Für die Frage, ob ein Betriebsrat das ihm durch seine Wahl übertragene Mandat zur Vertretung der Arbeitnehmerinteressen und zur Wahrnehmung seiner betriebsverfassungsrechtlichen Aufgaben beibehält, ist bei einer Unternehmensaufspaltung darauf abzustellen, ob die Identität des Betriebes fortbesteht. Auf dieses Merkmal hat auch der Erste Senat des Bundesarbeitsgerichts in dem (zur Veröffentlichung bestimmten) Beschluß vom 28. September 1988 (1 ABR 37/87, unter B I 2 a der Gründe) abgestellt, indem er ausgeführt hat, ein Betriebsinhaberwechsel (§ 613 a BGB) lasse die Rechtsstellung des für den Betrieb gewählten Betriebsrats jedenfalls so lange unberührt, als die Identität des Betriebes unter dem neuen Betriebsinhaber fortbestehe. Diesem Standpunkt schließt sich der erkennende Senat an.

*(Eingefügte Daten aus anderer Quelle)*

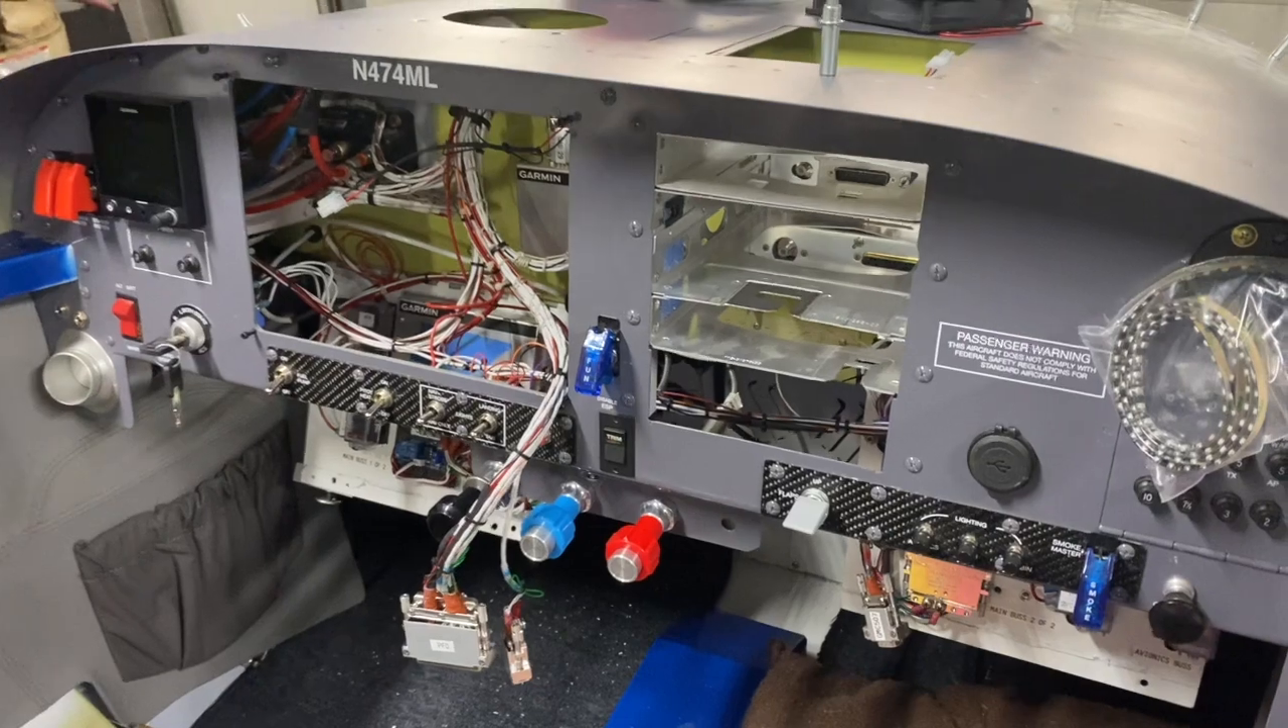I've taken all the expensive electronics out so that i could do the riveting on the top side.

Im Streitfall kommt es daher maßgeblich darauf an, ob auch nach der zum 1. Januar 1987 vollzogenen Unternehmensaufspaltung die Identität des Betriebes fortbestanden hat. Dies wäre dann der Fall, wenn die Firma Egon D und die Beklagte zum Zeitpunkt einer nach § 102 BetrVG durchzuführenden Anhörung des Betriebsrats (4. März 1987) den bis zum 31. Dezember 1986 von der Firma Egon D allein geführten Betrieb als gemeinsamen Betrieb im Sinne des § 1 BetrVG fortgeführt hätten. Dies hat das Landesarbeitsgericht mit Recht verneint.

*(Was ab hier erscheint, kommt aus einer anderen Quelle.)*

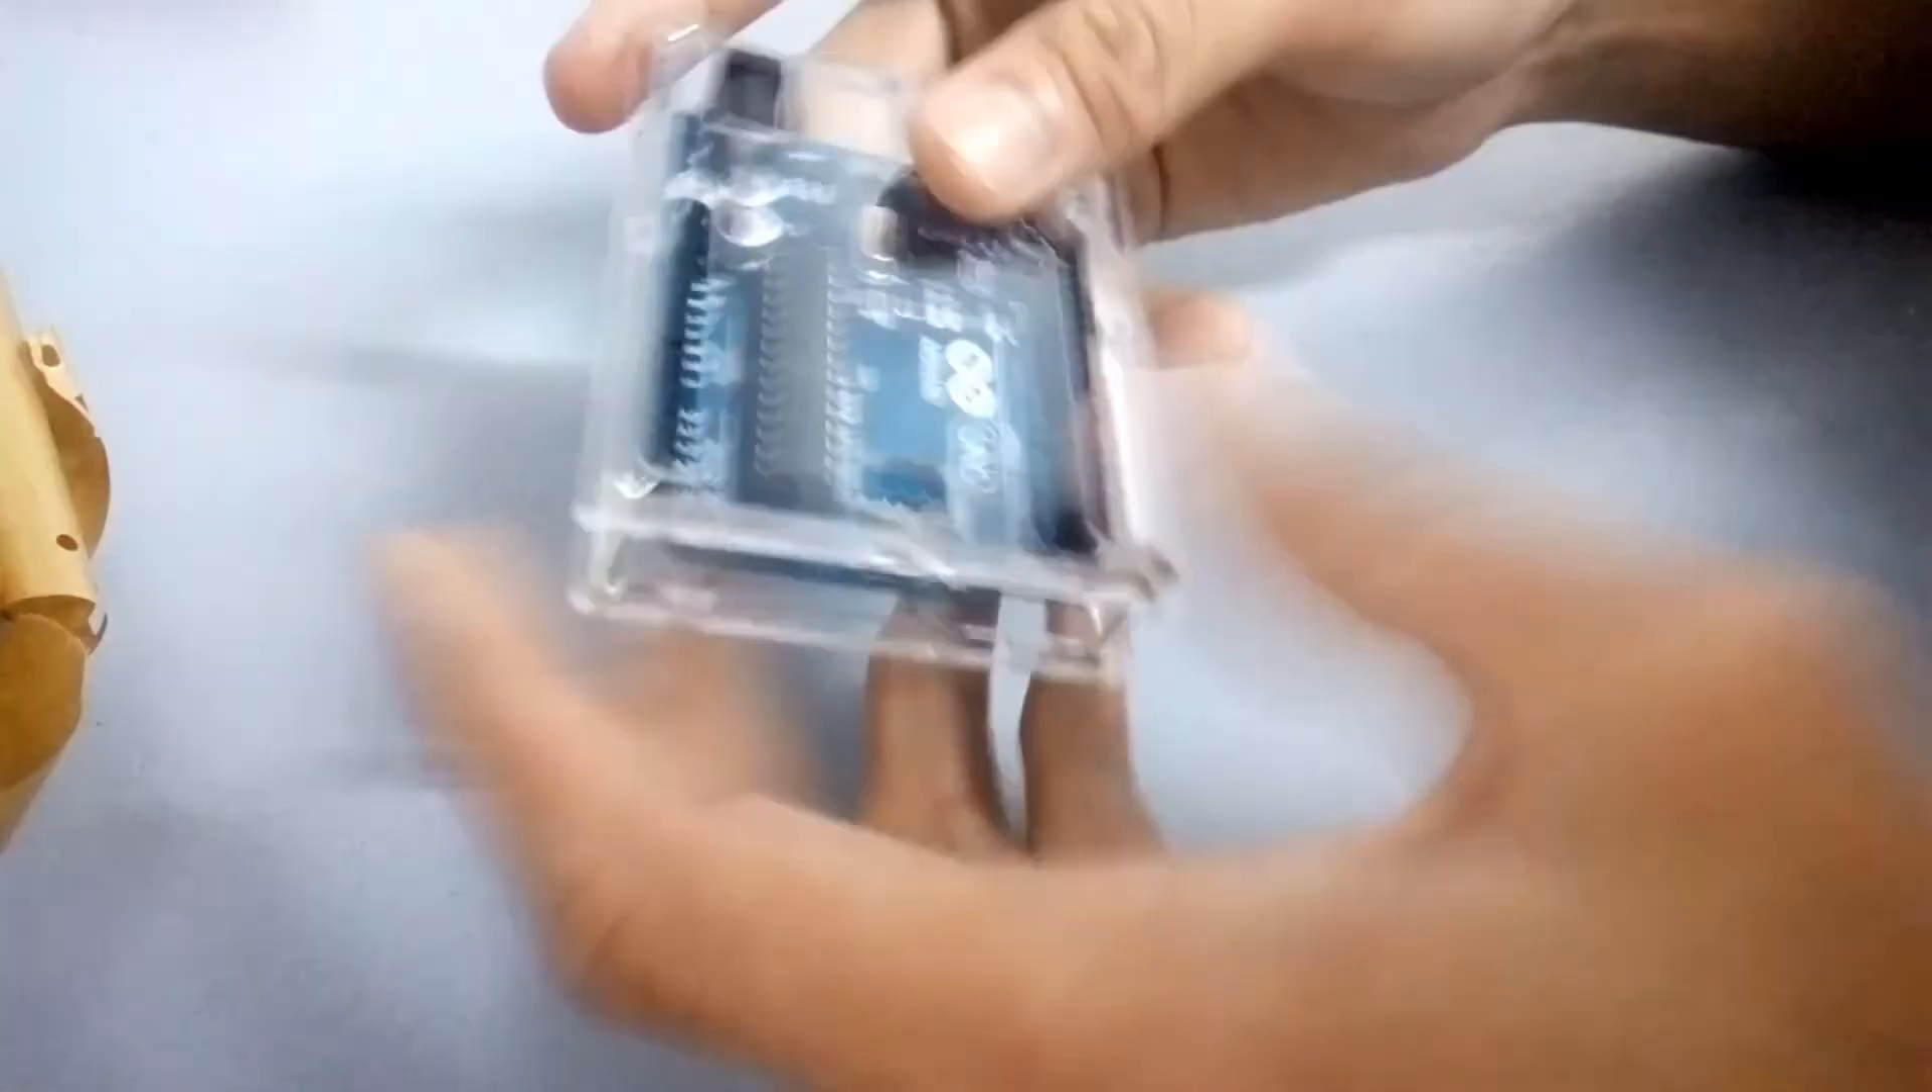Now, I finished to install the acrylic case in Arduino Uno board.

bb) Nach der ständigen Rechtsprechung des Bundesarbeitsgerichts (vgl. zuletzt den zur Veröffentlichung bestimmten Senatsbeschluß vom 14. September 1988 (7 ABR 10/87, unter B 1 der Gründe) können mehrere Unternehmen einen gemeinsamen Betrieb im Sinne des § 1 BetrVG bilden. Dies setzt voraus, daß sich die beteiligten Unternehmen zur gemeinsamen Führung des Betriebs rechtlich verbunden haben. Dabei muß die einheitliche Leitung nicht in einer ausdrücklichen vertraglichen Vereinbarung der beteiligten Unternehmen geregelt sein. Vielmehr genügt es, daß eine solche Vereinbarung stillschweigend geschlossen worden ist und sich ihre Existenz aus den tatsächlichen Umständen herleiten läßt (vgl. BAGE 45, 259, 267 = AP Nr. 4 zu § 23 KSchG 1969, zu I 2 a aa der Gründe, mit weiteren Nachweisen). Denn ohne eine entsprechende rechtliche Vereinbarung ist nicht gewährleistet, daß der Betriebsrat in Fragen der sozialen und personellen Mitbestimmung einen zu einheitlicher Willensbildung für beide Unternehmen fähigen Ansprechpartner hat (siehe auch BAGE 52, 325, 334 = AP Nr. 5 zu § 1 BetrVG 1972, zu B II 3 e der Gründe). Ergeben die Umstände des Einzelfalls, daß der Kern der Arbeitgeberfunktionen im sozialen und personellen Bereich von derselben institutionellen Leitung ausgeübt wird, so führt dies regelmäßig zu dem Schluß, daß eine konkludente Führungsvereinbarung vorliegt (BAG Beschluß vom 29. Januar 1987 - 6 ABR 23/85 - AP Nr. 6 zu § 1 BetrVG 1972, unter III 3 a der Gründe).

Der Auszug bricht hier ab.